また、第1実施形態では、上記のように、絶縁膜が、有機平坦化膜22からなることによって、有機平坦化膜22からなる絶縁膜は、絶縁膜下の形状が反映されにくいので、絶縁膜の表面に形成される段差部22bの高さH3を小さくすることができる。これにより、有機平坦化膜22の段差部22bの傾斜角度A4を小さくすることができる。これにより、有機平坦化膜22の段差部22bの表面上に形成された反射層23が剥離するのをより抑制することができる。
(第2実施形態)
次に、図13および図14を参照して、本発明の第2実施形態について説明する。この第2実施形態では、上記した第1実施形態とは異なり、共通給電線311を幅の小さい線状に形成した場合について説明する。
本発明の第2実施形態によるEL装置102では、図13に示すように、共通給電線311は、信号線6と略平行方向のY方向に延びるように、X方向の幅の小さい線状に形成されている。なお、EL装置102は、本発明の「表示装置」の一例であり、共通給電線311は、本発明の「配線」および「電源線」の一例である。この共通給電線311と、信号線6とは、Al(アルミニウム)などの同一の金属層からなる。
信号線6には、信号線6の延びる方向(Y方向)に交差する方向(矢印X1方向側)に向かって突出部306が形成されている。この突出部306の両方の側面部306aは、平面的に見て、互いに平行に配置されている。
図14に示すように、共通給電線311の表面上には、反射層323が形成されている。ここで、第2実施形態では、図15に示すように、共通給電線311の側面部311aと、反射層323の側面部323aとが交差する部分の断面において、共通給電線311の反射層323の側面部323aと交差する部分の両方の側面部311aは、平面的に見て、90度よりも小さい角度A7で交差するとともに、互いに平行に延びるように形成されている。

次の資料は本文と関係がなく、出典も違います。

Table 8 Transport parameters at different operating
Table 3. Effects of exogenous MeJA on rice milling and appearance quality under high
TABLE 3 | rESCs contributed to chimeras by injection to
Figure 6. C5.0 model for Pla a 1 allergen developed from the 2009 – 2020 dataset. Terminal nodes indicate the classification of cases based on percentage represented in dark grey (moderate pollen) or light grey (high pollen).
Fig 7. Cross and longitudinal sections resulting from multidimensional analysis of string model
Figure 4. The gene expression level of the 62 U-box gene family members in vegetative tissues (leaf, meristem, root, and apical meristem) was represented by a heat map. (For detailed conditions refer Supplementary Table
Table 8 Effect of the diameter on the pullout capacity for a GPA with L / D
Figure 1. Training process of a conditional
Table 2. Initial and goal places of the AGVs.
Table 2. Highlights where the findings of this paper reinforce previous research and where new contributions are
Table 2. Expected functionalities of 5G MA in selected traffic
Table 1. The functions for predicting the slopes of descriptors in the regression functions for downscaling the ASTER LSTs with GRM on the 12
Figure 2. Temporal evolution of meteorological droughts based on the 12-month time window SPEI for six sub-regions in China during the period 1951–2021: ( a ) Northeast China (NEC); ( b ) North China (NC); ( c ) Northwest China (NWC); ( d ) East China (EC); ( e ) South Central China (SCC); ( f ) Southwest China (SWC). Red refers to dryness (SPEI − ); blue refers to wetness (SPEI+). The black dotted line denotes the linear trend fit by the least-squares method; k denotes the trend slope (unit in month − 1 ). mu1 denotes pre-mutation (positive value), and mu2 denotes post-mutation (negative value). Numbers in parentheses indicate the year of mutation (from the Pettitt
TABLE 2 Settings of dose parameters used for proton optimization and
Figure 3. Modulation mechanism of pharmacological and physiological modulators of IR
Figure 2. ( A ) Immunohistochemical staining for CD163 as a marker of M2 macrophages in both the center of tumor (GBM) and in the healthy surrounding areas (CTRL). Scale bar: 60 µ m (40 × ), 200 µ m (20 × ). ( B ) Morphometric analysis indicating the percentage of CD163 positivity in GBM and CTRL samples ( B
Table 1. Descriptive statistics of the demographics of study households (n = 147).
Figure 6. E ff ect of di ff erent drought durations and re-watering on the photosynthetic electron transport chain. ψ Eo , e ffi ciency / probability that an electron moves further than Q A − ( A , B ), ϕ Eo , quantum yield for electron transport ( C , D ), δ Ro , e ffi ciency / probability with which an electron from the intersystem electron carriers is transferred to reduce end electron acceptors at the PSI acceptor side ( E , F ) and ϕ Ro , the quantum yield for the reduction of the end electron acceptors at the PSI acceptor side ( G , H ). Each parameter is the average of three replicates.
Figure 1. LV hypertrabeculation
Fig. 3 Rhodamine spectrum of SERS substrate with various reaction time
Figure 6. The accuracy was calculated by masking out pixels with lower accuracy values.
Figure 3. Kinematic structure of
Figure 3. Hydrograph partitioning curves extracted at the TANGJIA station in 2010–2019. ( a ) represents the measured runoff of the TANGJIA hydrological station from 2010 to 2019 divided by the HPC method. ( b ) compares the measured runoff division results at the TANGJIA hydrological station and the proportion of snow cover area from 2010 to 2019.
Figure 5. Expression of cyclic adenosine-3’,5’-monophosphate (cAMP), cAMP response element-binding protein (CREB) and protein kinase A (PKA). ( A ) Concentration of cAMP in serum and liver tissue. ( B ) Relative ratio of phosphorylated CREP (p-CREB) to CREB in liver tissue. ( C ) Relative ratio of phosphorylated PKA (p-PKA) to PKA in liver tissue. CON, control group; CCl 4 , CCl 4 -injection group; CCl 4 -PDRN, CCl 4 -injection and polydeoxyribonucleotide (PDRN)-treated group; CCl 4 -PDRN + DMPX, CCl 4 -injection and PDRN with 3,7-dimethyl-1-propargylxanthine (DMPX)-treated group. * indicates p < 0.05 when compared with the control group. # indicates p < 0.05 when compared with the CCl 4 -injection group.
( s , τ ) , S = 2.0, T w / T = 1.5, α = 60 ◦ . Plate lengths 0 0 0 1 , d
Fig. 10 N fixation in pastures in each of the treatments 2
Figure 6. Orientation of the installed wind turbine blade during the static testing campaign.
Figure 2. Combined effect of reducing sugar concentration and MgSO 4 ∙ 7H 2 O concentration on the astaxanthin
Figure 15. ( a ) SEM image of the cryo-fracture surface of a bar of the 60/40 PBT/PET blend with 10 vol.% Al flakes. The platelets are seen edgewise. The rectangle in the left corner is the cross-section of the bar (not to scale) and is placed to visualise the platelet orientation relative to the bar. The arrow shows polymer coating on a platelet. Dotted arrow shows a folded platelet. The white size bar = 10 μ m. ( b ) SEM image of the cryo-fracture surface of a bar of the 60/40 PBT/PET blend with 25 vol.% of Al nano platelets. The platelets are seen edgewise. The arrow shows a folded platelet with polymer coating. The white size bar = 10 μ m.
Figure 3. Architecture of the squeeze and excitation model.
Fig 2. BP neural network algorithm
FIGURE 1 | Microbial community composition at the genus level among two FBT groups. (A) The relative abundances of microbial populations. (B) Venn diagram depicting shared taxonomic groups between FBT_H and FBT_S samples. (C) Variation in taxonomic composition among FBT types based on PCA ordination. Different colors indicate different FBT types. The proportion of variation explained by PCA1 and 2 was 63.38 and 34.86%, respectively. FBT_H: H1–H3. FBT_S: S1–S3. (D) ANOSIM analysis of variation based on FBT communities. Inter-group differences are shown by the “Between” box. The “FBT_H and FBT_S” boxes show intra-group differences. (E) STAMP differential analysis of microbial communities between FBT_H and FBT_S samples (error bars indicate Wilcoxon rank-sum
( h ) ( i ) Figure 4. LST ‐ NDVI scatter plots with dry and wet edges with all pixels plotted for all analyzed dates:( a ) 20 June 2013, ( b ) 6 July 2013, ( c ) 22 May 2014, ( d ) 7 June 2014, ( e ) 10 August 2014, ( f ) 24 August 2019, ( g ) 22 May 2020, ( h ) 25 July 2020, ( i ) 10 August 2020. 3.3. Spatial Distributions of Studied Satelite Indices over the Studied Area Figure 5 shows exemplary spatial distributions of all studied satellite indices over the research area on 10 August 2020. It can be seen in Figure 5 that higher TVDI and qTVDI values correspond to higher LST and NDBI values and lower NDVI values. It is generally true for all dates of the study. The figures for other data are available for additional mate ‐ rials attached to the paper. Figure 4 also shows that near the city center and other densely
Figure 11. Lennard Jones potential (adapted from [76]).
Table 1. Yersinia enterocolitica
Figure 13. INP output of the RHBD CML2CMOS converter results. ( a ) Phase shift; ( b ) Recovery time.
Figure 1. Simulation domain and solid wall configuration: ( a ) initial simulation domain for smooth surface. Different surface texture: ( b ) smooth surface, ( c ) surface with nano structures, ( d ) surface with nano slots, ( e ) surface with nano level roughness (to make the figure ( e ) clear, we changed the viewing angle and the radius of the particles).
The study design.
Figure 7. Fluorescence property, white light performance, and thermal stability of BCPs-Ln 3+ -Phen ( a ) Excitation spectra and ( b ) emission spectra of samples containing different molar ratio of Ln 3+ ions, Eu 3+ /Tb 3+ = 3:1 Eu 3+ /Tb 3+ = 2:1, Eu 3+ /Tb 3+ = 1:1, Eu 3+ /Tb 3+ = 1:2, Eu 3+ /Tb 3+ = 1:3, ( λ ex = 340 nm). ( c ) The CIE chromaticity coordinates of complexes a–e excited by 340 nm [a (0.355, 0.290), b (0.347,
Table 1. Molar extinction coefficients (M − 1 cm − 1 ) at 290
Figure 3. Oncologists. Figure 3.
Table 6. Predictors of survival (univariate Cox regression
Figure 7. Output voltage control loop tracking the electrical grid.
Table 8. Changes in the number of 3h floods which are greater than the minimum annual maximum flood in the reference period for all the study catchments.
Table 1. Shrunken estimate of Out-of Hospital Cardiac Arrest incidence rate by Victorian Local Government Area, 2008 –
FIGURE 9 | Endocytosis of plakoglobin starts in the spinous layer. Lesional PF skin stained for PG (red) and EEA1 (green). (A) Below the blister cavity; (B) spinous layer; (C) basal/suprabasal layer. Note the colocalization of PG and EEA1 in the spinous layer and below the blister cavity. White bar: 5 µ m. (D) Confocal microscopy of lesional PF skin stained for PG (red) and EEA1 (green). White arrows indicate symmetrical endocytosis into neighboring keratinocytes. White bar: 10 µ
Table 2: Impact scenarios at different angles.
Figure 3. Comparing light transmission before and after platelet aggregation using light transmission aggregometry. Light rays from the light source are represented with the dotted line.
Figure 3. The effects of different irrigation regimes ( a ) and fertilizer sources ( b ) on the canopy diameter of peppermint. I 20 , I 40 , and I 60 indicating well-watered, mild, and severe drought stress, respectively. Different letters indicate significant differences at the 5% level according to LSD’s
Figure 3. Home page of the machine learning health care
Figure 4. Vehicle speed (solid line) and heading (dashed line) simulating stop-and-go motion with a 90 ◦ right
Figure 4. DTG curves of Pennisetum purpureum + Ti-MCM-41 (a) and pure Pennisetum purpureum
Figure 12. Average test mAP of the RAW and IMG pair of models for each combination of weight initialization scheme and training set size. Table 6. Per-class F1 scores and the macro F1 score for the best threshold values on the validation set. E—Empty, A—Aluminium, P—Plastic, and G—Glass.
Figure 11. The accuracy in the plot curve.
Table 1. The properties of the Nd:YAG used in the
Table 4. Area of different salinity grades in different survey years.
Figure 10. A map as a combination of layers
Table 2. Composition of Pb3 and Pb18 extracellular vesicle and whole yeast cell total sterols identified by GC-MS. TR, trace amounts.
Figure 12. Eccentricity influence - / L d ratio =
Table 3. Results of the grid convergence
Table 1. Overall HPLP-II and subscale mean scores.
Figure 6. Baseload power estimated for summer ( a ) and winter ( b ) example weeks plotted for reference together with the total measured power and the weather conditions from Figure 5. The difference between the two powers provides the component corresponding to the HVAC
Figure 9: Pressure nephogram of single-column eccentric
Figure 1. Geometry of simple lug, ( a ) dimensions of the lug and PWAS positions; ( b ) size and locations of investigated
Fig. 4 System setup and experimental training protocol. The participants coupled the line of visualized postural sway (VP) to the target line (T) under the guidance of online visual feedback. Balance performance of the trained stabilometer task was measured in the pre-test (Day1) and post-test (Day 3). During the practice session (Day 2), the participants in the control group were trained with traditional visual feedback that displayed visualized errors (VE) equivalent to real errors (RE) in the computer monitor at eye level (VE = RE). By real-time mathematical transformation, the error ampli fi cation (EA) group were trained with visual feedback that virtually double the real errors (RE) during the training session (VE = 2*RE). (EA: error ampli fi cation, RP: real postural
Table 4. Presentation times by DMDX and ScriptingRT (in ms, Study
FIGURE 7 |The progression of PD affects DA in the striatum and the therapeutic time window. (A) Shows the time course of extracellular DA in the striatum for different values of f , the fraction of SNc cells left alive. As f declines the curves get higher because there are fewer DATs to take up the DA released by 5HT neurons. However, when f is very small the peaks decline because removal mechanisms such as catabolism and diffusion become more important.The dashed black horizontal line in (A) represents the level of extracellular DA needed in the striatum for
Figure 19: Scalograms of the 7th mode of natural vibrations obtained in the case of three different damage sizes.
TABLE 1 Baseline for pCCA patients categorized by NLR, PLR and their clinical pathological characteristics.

また、第2実施形態では、信号線6の突出部306の側面部306aと、反射層323の側面部323aとが交差する部分の断面において、信号線6の突出部306の側面部306aと、反射層323の側面部323aとは、平面的に見て、90度よりも小さい角度A8で交差するように配置されている。
なお、第2実施形態のその他の構成は、上記した第1実施形態の構成と同様である。
第2実施形態では、上記のように、共通給電線311の側面部311aと反射層323の側面部323aとを、平面的に見て、直交しない角度A7で交差するように配置する。これにより、図16に示す比較例のEL装置102aのように、共通給電線411の側面部411aと反射層423の側面部423aとが、平面的に見て、90度の角度で交差するように配置される場合の、共通給電線411の側面部411aと反射層423の側面部423aとの交差する部分の長さに比べて、本発明のEL装置102の交差する部分の長さの方が大きくなる。その結果、交差する部分の長さが大きくなった分、交差する部分の有機平坦化膜22の段差部22bの傾斜角度が小さくなる。これにより、共通給電線311の表面上に形成された反射層323の側面部323aの傾斜角度A7が、比較例によるEL装置102aの有機平坦化膜の段差部および反射層の側面部の傾斜角度よりも小さくなるので、本発明のEL装置102の反射層323のうち有機平坦化膜22の段差部22bの表面上に形成された部分が有機平坦化膜22から剥離するのを抑制することができる。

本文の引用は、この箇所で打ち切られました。